Tema politik dari novel ini berhubungan dengan perubahan kebijakan pemerintah yang makin lama makin cenderung pada militeristik makin lama berkuasa dan merajalela, apalagi setelah PKI dihancurkan. Keputusan seorang lurah bahkan dapat dinisbikan oleh seorang komandan militer yang wajarnya tak mempunyai kaitan dengan urusan kependudukan. Rakyat kecil benar-benar ditekan. Marni harus menyetor uang secara teratur untuk “keamanan”, untuk pemilu, untuk kecelakaan pikupnya. karena tak sengaja “kentut” tukang becak disiksa direndam di tengah malam yang dingin dan dibunuh ketika peristiwa itu muncul di koran. Tentu saja pelapor dan wartawannya dihukum
Tema agama dan kepercayaan yang kaya dalam novel ini antara lain menampilkan tokoh Marni yang menyembah Mbah Ibu Bumi Bapa Kuasa, rajin membuat tumpeng panggang yang diletakkan di bawah pohon asam. Animisme Marni mewakili penduduk desa yang melakukan hal sama, termasuk festival “temanten tebu” yang diselenggarakan pabrik gula Purwodadi. Di lain pihak, Koh Cayadi dan keluarganya pergi ke kelenteng. Dan Rahayu yang belajar agama Islam tentu saja menentang si ibu yang dianggap murtad. Sumber konflik ibu dan anak antara lain terletak pada masalah tersebut. Namun Rahayu yang kritis juga melihat kemunafikan guru agamanya, Pak Waji. Ia tahu sang guru tak mau membayar utang yang cukup besar pada ibunya tetapi tak malu menjelekkan ibu dan dirinya di depan kelas. Sebuah perbuatan tercela dalam dunia pendidikan dan agama. Sebuah kritik sosial yang tajam. Masih masuk lagi masalah pesugihan: Marni diajak Cayadi ke Gunung Kawi mencari ilham untuk mengembangkan usaha. Dia tidak tahu bahwa kunjungannya yang singkat ke Gunung Kawi di kemudian hari mengakibatkan masalah besar: penduduk Singget mengira dia mencari tumbal, mengorbankan manusia untuk mendapat kekayaan. Orang menjauhi dirinya secara terang-terangan.

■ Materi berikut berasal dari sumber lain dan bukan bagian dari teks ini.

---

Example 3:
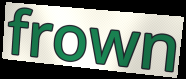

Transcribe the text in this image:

frown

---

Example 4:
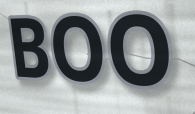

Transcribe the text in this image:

BOO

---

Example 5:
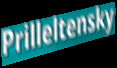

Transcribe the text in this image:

PrilleltenskyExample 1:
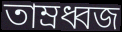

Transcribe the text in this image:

তাম্রধ্বজ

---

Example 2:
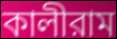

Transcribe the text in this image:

কালীরাম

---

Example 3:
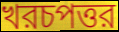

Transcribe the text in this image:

খরচপত্তর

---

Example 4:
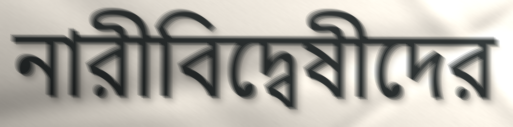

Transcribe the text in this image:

নারীবিদ্বেষীদের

Novel ini secara keseluruhan memang menarik, namun ada dua hal yang menjadi catatan saya. Pertama ada satu bagian kisah yang bagi saya agak terlalu mengada-ada dan sedikit berlebihan, yaitu pada bab “Kentut Kali Manggis” dimana ketika seorang penduduk desa kedapatan buang angin saat diinterogasi oleh tentara karena kedapatan bermain kartu akhirnya harus dihukum berendam di sungai semalaman. Kejadian ini diketahui oleh Rahayu dan kawan-kawan sehingga mereka berniat untuk mengungkapkan tindakan semena-mena yang dilakukan oleh oknum tentara itu ke dalam koran. Akibatnya sungguh tak terduga karena menyebabkan kematian bagi si penduduk desa yang kedapatan buang angin tersebut
Kasus yang berawal dari main kartu dan buang angin yang menyebabkan kematian ini saya rasa terlalu mengada-ngada. Mungkin penulis bermaksud untuk mendeskripsikan kesewenang-wenangan tentara tapi saya rasa hal ini terlalu berlebihan, andai saja kasusnya diganti dengan yang sedikit lebih kompleks maka akan terkesan lebih realistis.

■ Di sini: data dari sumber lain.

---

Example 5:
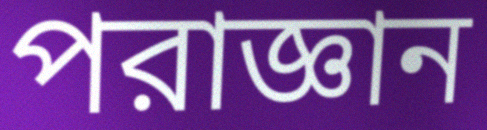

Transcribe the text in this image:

পরাজ্ঞানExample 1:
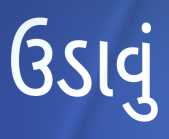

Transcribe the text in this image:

ઉડાવું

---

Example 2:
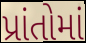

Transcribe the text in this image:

પ્રાંતોમાં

Terlepas dari hal di atas, novel ini menarik untuk dibaca, penulis menuturkan kisah Marni dan Rahayu dengan lancar, beberapa kalimat lokal disisipkan dalam dialog-dialognya sehingga kisahnya terasa membumi. Melalui novel ini kita akan melihat sebuah kisah bagaimana Marni dan Rahayu sama-sama tak berdaya dan menjadi korban dari orang-orang yang memiliki kuasa dan senjata. Berbagai tema sosial seperti yang telah diungkap di atas membuat novel ini memiliki keunggulan sendiri dalam merekam situasi sosial dan politik di era 50-an hingga 90-an.